Unil Perera holds in his hand a tiny device with big potential. Resembling a computer chip and no larger than a fingernail, the black and gold object can detect invisible light waves emitted by cancerous tumors, or even the unique signatures of enemy firearms on the battlefield.

With the help of the National Science Foundation, Department of Defense, NASA, and other agencies, Perera, a professor of physics, and his colleagues have developed several types of these inexpensive devices to detect these unseen wavelengths.

“This technology can lead to low-cost, high-operating temperature detectors, which could go a long way to solve the problems facing us today and in the future,” Perera says.

In the electromagnetic spectrum, different waves of energy create different wavelengths. People can only see the visible spectrum of light, which ranges from red to violet. What Perera is studying is wavelengths beyond the visible spectrum — both infrared and ultraviolet waves.

Infrared waves have longer wavelengths than red light, while ultraviolet waves are shorter than violet light.

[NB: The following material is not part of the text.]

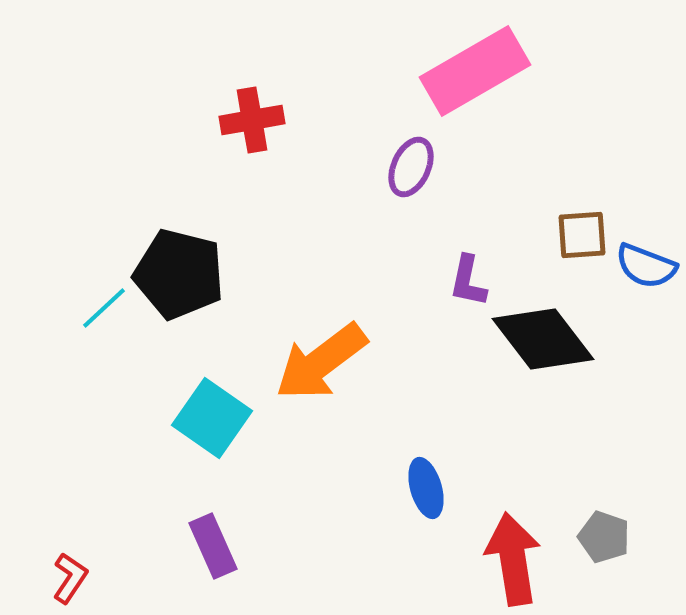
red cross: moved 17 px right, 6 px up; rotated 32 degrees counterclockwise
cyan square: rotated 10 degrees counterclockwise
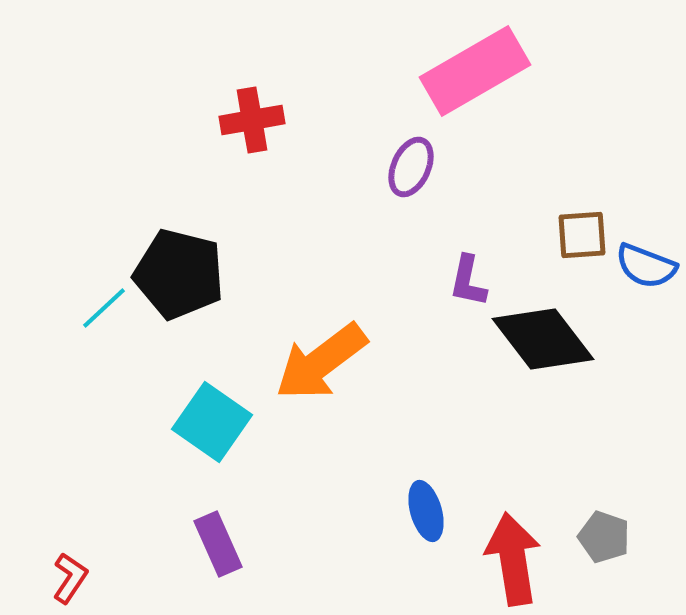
cyan square: moved 4 px down
blue ellipse: moved 23 px down
purple rectangle: moved 5 px right, 2 px up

One of Perera’s infrared detectors uses a process called intrinsic absorption. In this process, infrared radiation is sent through a semiconductor. When exposed to ultraviolet light, a semiconductor atom can separate particles, negatively charged electrons and missing electrons, creating a current signaling the presence of that type of light.

More recently, Perera’s lab created a device that detects both ultraviolet and infrared radiation. These tiny detectors are based on quantum dots — semiconductors that are mere nanometers in size.

By detecting different wavelengths of light, scientists, doctors, soldiers and even manufacturers can use detectors to their advantage.

For example, with cancer, tumors generate a lot more heat than surrounding tissues due to increased blood use. Heat gives off infrared wavelengths, so doctors could use these devices to read this heat signature and detect the presence of an abnormality, Perera said.

On the battlefield, flashes from guns have unique ultraviolet and infrared signatures depending on the type of weapon. By using these detectors to identify the type of weapon, soldiers could determine whether to fall back in response to the weapons range.

On the homefront, Perera’s detectors could help replace X-rays for security screening, using infrared wavelengths that penetrate clothes and containers but are less harmful to humans. This imaging technology could even apply to quality control in factories.

“If you have a box of raisins, since these frequencies penetrate the box, you could even count the number of raisins inside,” Perera said.


Unil Perera
Physics professor Unil Perera holds one of his tiny light detectors. (Photo credit: Carolyn Richardson/Staff)

Sizes

The detectors that Perera and his colleagues are working on vary in size, but all are quite small, with the largest being 400 microns by 400 microns and the smallest having a radius of only 25 microns. To put this in perspective, a strand of human hair is about 100 microns wide, and red blood cells are about seven microns in diameter.